After the 2007–2008 economic downturn, people have become much more aware of macroeconomic factors and are keeping a close eye on them. Recently in America, three banks were shut down one of them being Signature Bank — named the third-largest bank failure ever in US history.
This triggered numerous conversations if the global financial crisis could repeat itself and what will be the implications. However, today’s housing market appears to be vastly stronger since 2008 compared to what it was then.
If you are curious about why the current housing market should not be compared with that one in 2008, continue reading.
As we all know the housing market crash of 2008 was caused by a number of factors, but one of the biggest contributors was the poor structure of home loans. In particular, subprime mortgages were offered to borrowers without sufficient credit or income to qualify for traditional mortgages. These loans often came with high-interest rates and fees, making them difficult to pay down and leading many homeowners into foreclosure.
As a result, banks and other lenders suffered massive losses due to defaults on this risky loan.
However, banks are much more strict when it comes to lending money to everyone. They learned a hard lesson from this experience, and now impose much stricter standards on potential buyers. It is much harder to qualify for a loan than before, ensuring that only those who have sufficient means and credit scores are able to take out a loan. This extra security helps to ensure that buyers can make their loan payments and keep debt levels manageable.
As you can see on the graph, the Mortgage Credit Availability Index (MCAI) which measures the availability or supply of mortgage credit, went down by more than 8.4 times compared to the Housing Bubble peak. This indicates that lending standards are tightening, while increases in the index are indicative of loosening credit.
The number of foreclosures is down
The number of foreclosures is also much lower than in 2008. During the housing market crash, thousands of people were unable to make payments and their homes went into foreclosure.
Today, however, the foreclosure rate is much lower due to stricter lending standards, better economic conditions, and a more stable housing market. This means that fewer people are losing their homes or being forced to sell them at reduced prices. Instead, they are able to stay in their homes by making reasonable payments or finding other solutions that help keep them from defaulting on their loans. As such, homeowners have more security today than during the housing market crash of 2008. This has been a key factor in ensuring the current housing market remains strong.
As you can see on the graph, the number of foreclosures decreased dramatically compared to the global financial crisis.
Less home for sale
Another factor that shows the housing market is healthier today than it was in 2008 is the undersupply of homes available for sale. During the housing market crash, there were too many houses on the market which caused prices to crash as buyers had so many choices and could bargain for lower prices.
However, in recent years due to increased housing demand, there has been a shortage of housing inventory resulting in higher home prices and more competition among buyers. This helps keep prices from crashing because if people are willing to pay high amounts for a property, sellers will be unwilling to reduce their asking price drastically out of fear of not finding another buyer who would offer the same amount or more.
Therefore, an undersupply of housing creates stability in the housing market and keeps prices from crashing. This has been an important part of keeping the housing market strong in recent years.

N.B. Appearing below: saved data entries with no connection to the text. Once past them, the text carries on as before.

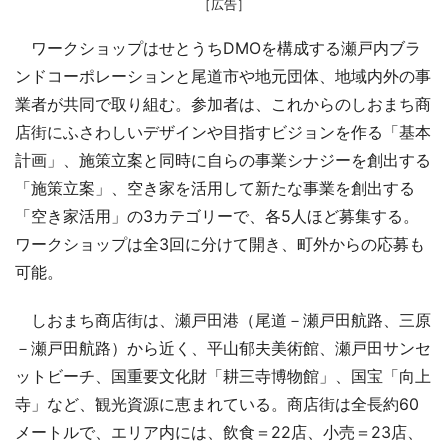
［広告］
ワークショップはせとうちDMOを構成する瀬戸内ブラ
ンドコーポレーションと尾道市や地元団体、地域内外の事
業者が共同で取り組む。参加者は、これからのしおまち商
店街にふさわしいデザインや目指すビジョンを作る「基本
計画」、施策立案と同時に自らの事業シナジーを創出する
「施策立案」、空き家を活用して新たな事業を創出する
「空き家活用」の3カテゴリーで、各5人ほど募集する。
ワークショップは全3回に分けて開き、町外からの応募も
可能。
しおまち商店街は、瀬戸田港（尾道－瀬戸田航路、三原
－瀬戸田航路）から近く、平山郁夫美術館、瀬戸田サンセ
ットビーチ、国重要文化財「耕三寺博物館」、国宝「向上
寺」など、観光資源に恵まれている。商店街は全長約60
メートルで、エリア内には、飲食＝22店、小売＝23店、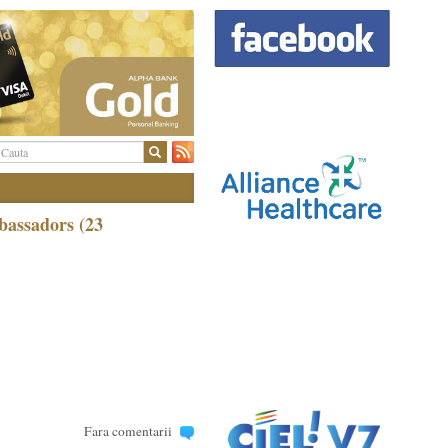
bassadors (23
Fara comentarii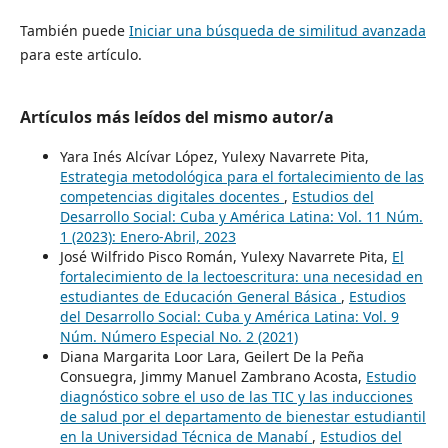
También puede
Iniciar una búsqueda de similitud avanzada
para este artículo.
Artículos más leídos del mismo autor/a
Yara Inés Alcívar López, Yulexy Navarrete Pita,
Estrategia metodológica para el fortalecimiento de las
competencias digitales docentes
,
Estudios del
Desarrollo Social: Cuba y América Latina: Vol. 11 Núm.
1 (2023): Enero-Abril, 2023
José Wilfrido Pisco Román, Yulexy Navarrete Pita,
El
fortalecimiento de la lectoescritura: una necesidad en
estudiantes de Educación General Básica
,
Estudios
del Desarrollo Social: Cuba y América Latina: Vol. 9
Núm. Número Especial No. 2 (2021)
Diana Margarita Loor Lara, Geilert De la Peña
Consuegra, Jimmy Manuel Zambrano Acosta,
Estudio
diagnóstico sobre el uso de las TIC y las inducciones
de salud por el departamento de bienestar estudiantil
en la Universidad Técnica de Manabí
,
Estudios del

The graph below shows that in 2008 the annual average of months’ supply of homes for sale was 10.4 compared to 2.7 in 2022.
Homeowners have more equity
Another factor that shows the housing market is healthier today than in 2008 is home price gains. Since 2008, housing prices have been on a steady incline with near-record amounts of equity being built for homeowners. This has put them in a much stronger position compared to 2008 when housing prices were dropping and there was no equity available.
This increase in housing values also means that homeowners are better prepared for an economic downturn, as they will be able to leverage their equity if needed. Furthermore, this increase in housing values helps ensure that lenders are less likely to suffer losses from defaults due to increased equity buffers and loan-to-value ratios. Consequently, the current housing market appears much more secure than it did before the housing bubble burst in 2008.
Homeownership is also one of the best investments you can make to build wealth. Over time, housing values tend to appreciate, providing owners with a return on their investment. Furthermore, homeowners can use their housing equity as collateral for other investments or to finance major expenses such as education and home improvements.
As you can see there’s a significant difference between the net worth of the average homeowner and the average renter with homeowners’ net worth being more than 40 times greater.
To conclude, housing markets are much stronger than they were during the Great Recession of 2008 thanks to stricter lending standards, better economic conditions, and fewer foreclosures. Homeowners today have more security than they did during the housing market crash of 2008 and this has been a key factor in keeping the housing market healthy and resilient. So if you’re looking to invest in housing, now may be the ideal time.